ABSTRACT
Introduction
The curative basis of allogeneic hematopoietic stem cell transplantation (HSCT) relies in part upon the graft versus leukemia (GvL) effect, whereby donor immune cells recognize and eliminate recipient malignant cells. However, alloreactivity of donor cells against recipient tissues may also be deleterious. Chronic graft versus host disease (cGvHD) is an immunologic phenomenon wherein alloreactive donor T cells aberrantly react against host tissues, leading to damaging inflammatory symptoms.
Areas Covered
Here, we discuss biological insights into GvL and cGvHD and strategies to balance the prevention of GvHD with maintenance of GvL in modern HSCT.
Expert Opinion/Commentary
Relapse remains the leading cause of mortality after HSCT with rates as high as 40% for some diseases.
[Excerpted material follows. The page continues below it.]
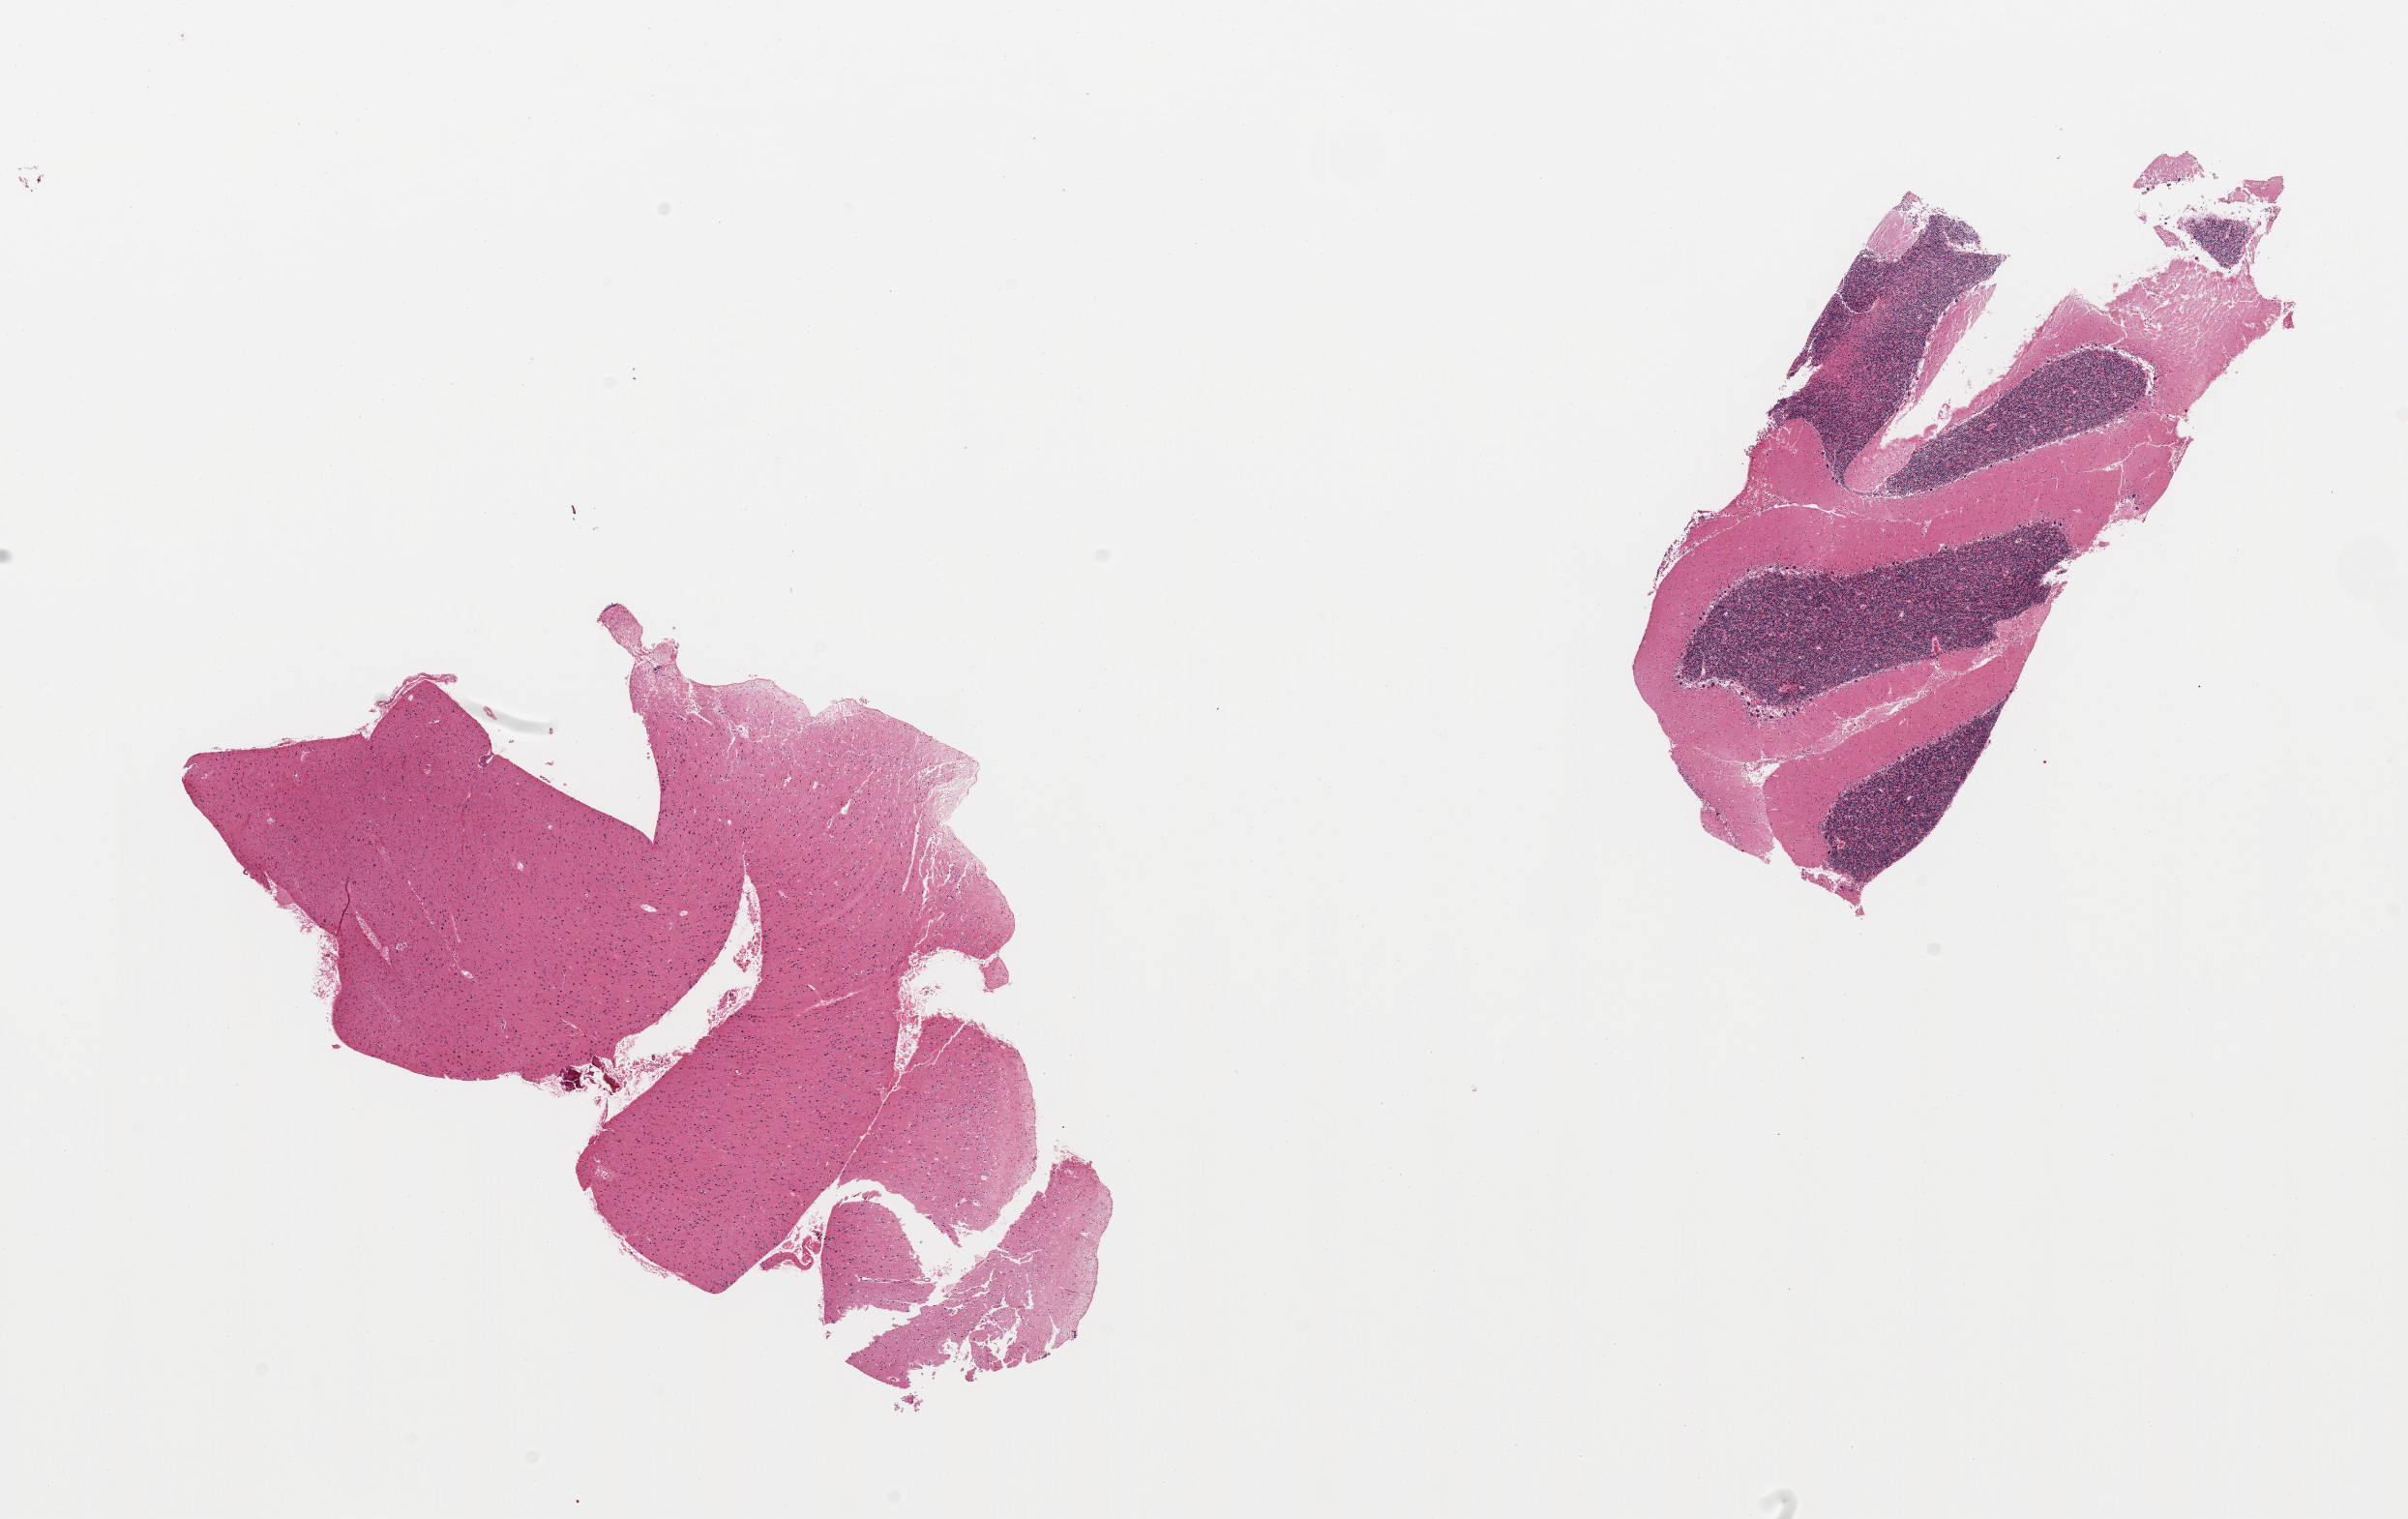
Haematoxylin and eosin whole-slide image, whole scanned area (about 19.7 x 12.4 mm, from a 20x scan) shown as a low-resolution overview, PAXgene-fixed paraffin-embedded (PFPE) section, section of cerebral cortex (target tissue), donor tissue sample. Donor: male.
Reviewer comment on this tissue sample: 2 pieces, one cortex, one cerebellum--beware upon sampling.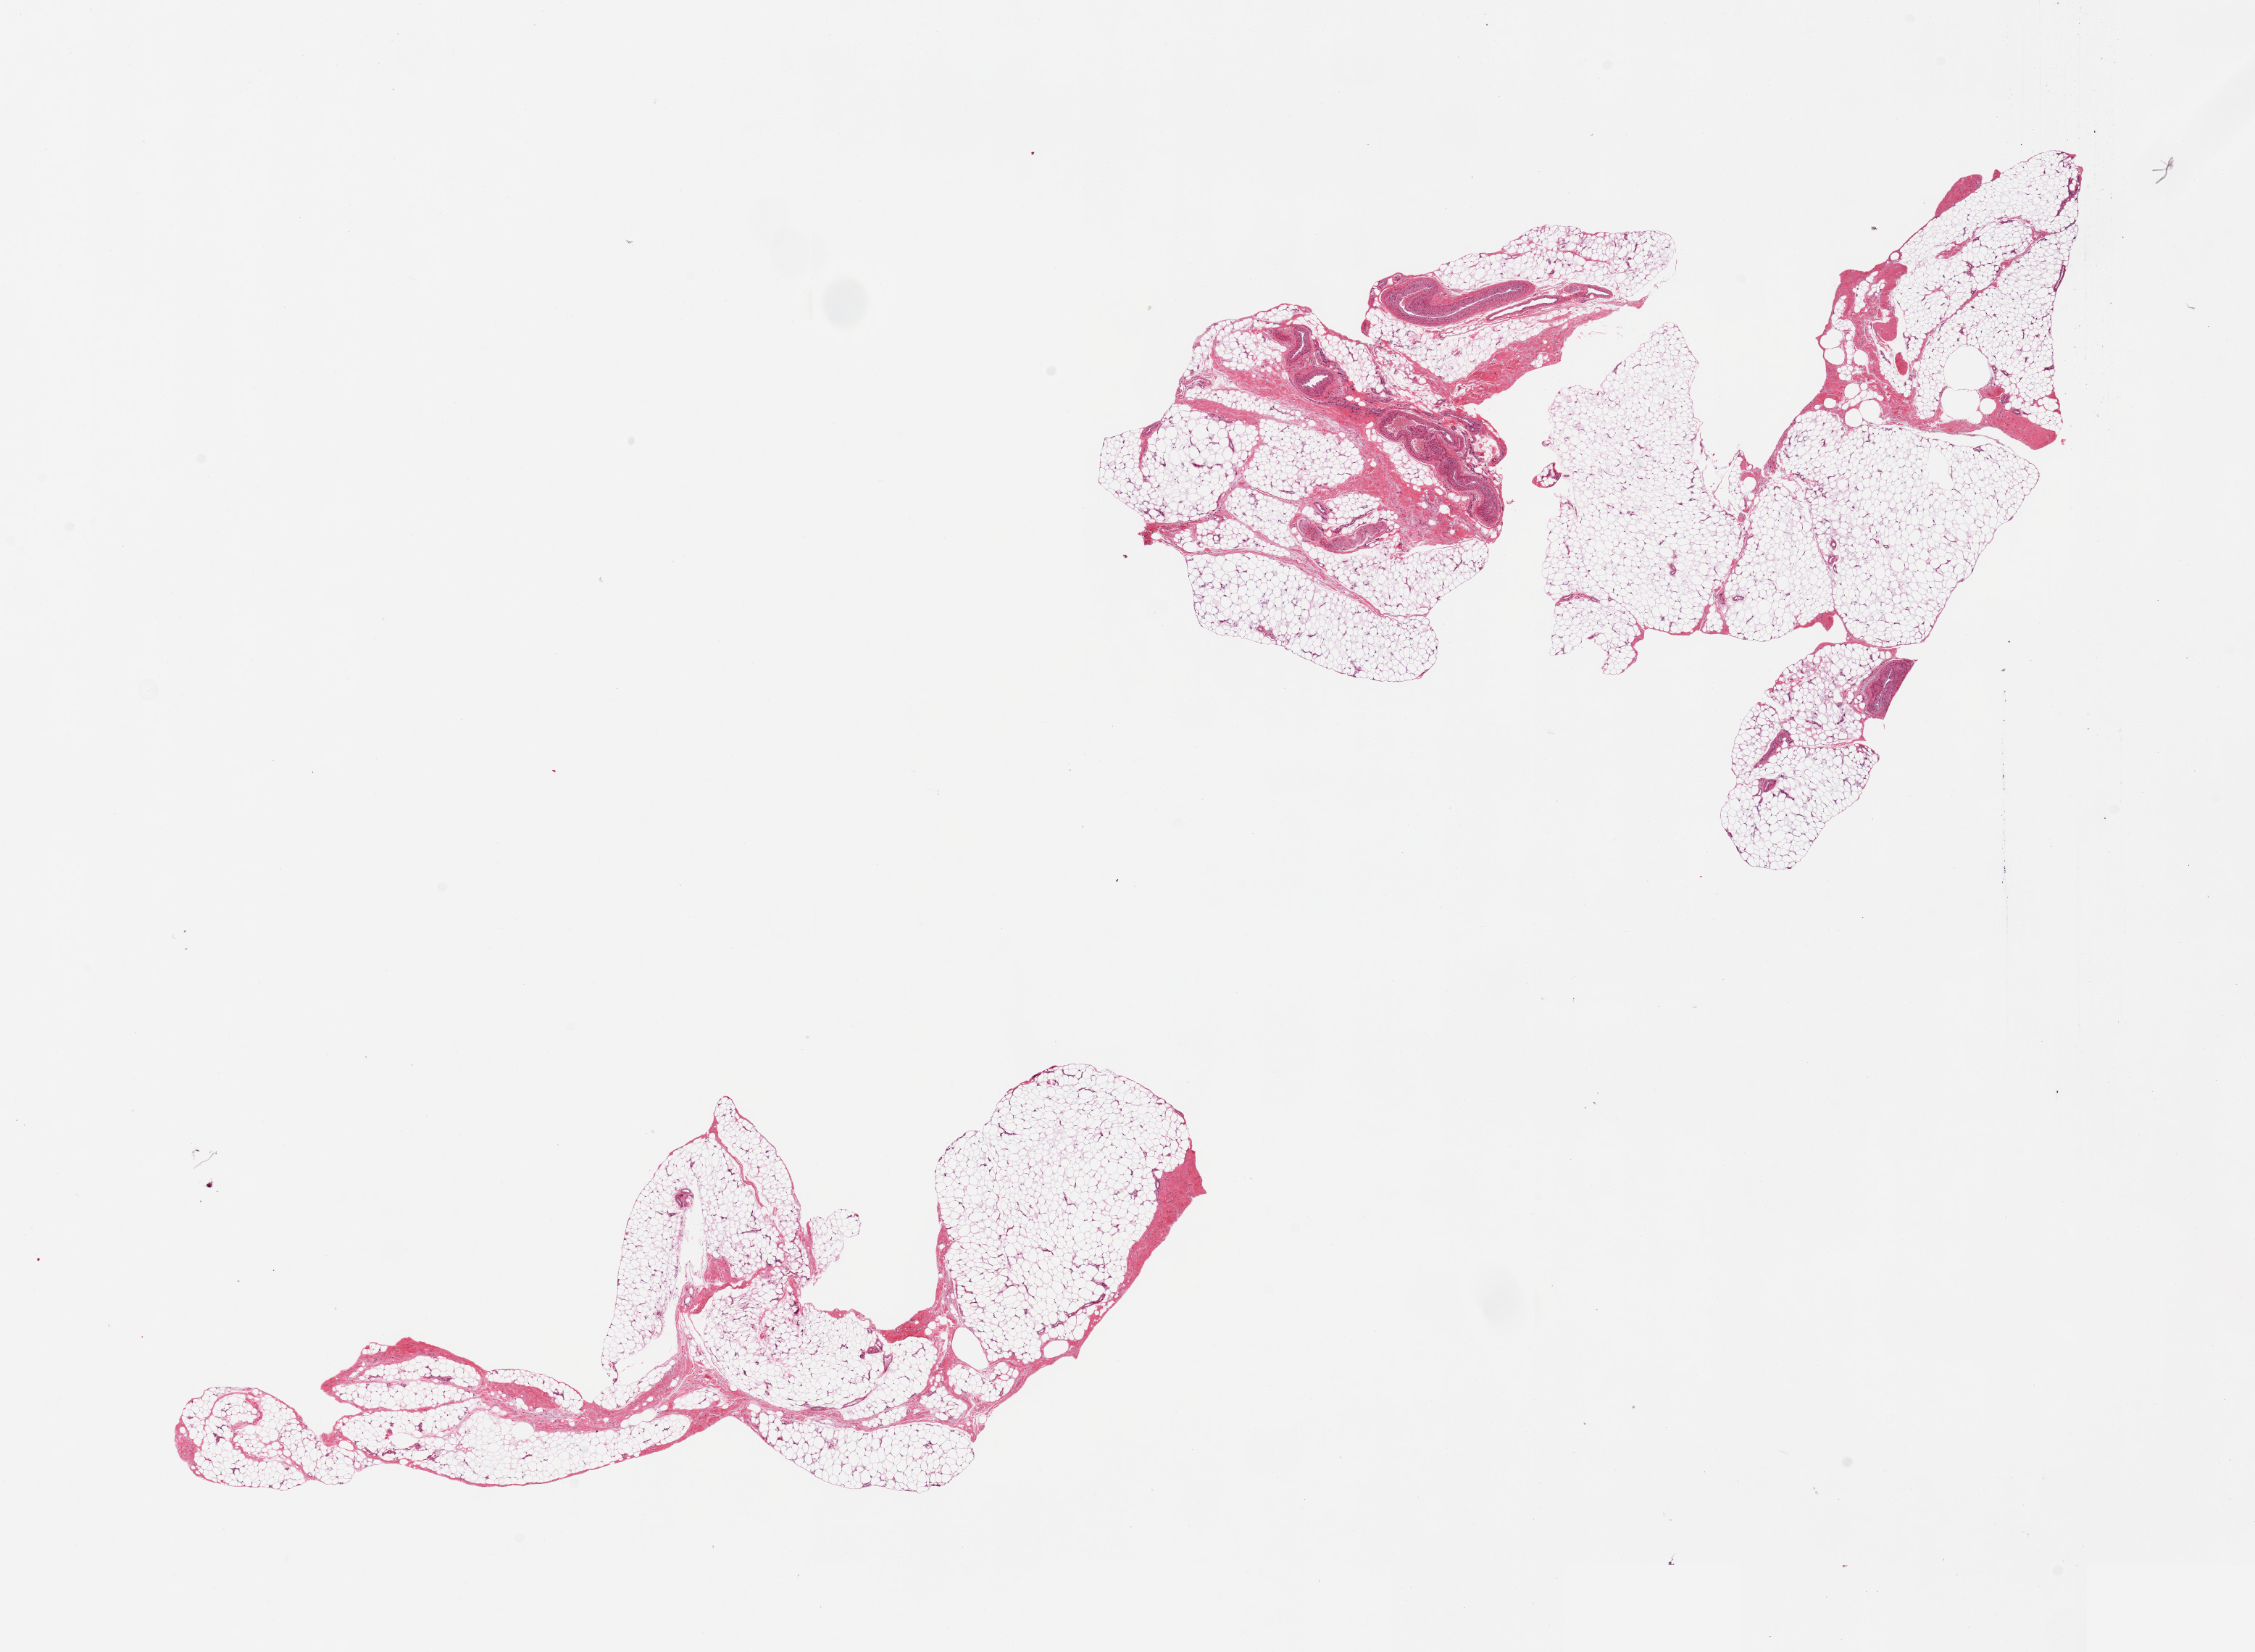
Whole-slide image, haematoxylin and eosin stain, low-resolution overview of the scanned area, about 24.6 x 18.0 mm (from a 20x scan); PAXgene-fixed, paraffin-embedded tissue; target tissue: adipose tissue; donor tissue sample. Donor sex: male.
Reviewer comment on this tissue sample: 2 pieces, ~10% fibrovacular tissue; dlineated.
GvHD is a major cause of morbidity after HSCT, occurring in up to half of patients and responsible for 15–20% of deaths after HSCT. Intriguingly, the development of chronic GvHD may be linked to lower relapse rates after HSCT, suggesting that GvL and GvHD may be complementary sides of the immunologic foundation of HSCT. The ability to fine tune the balance of GvL and GvHD will lead to improvements in survival, relapse rates, and quality of life for patients undergoing HSCT.
Article highlights
Nearly half of patients may relapse with their original disease and is the major cause of mortality after HSCT. Chronic graft versus host disease (cGvHD) is a leading contributor to morbidity in long-term survivors after HSCT
GvL and cGvHD are closely-related immunologic phenomena after HSCT both likely dependent upon activity of alloreactive donor immune cell subsets, though the precise mechanisms driving both are likely multifactorial and poorly defined
Although there have been recent advances in strategies for prevention and treatment of cGvHD, there is an urgent need for improved understanding of GvL
Declaration of interest
R Soiffer serves on the board of directors for BeThe Match/National Marrow Donor Program; provided consulting for Astellas, Neovii, Jasper, Smart Immune, and Vor Biopharma, and is on the Data Safety Monitoring board for BMS. The authors have no other relevant affiliations or financial involvement with any organization or entity with a financial interest in or financial conflict with the subject matter or materials discussed in the manuscript apart from those disclosed.
Reviewer disclosures
Peer reviewers on this manuscript have no relevant financial relationships or otherwise to disclose.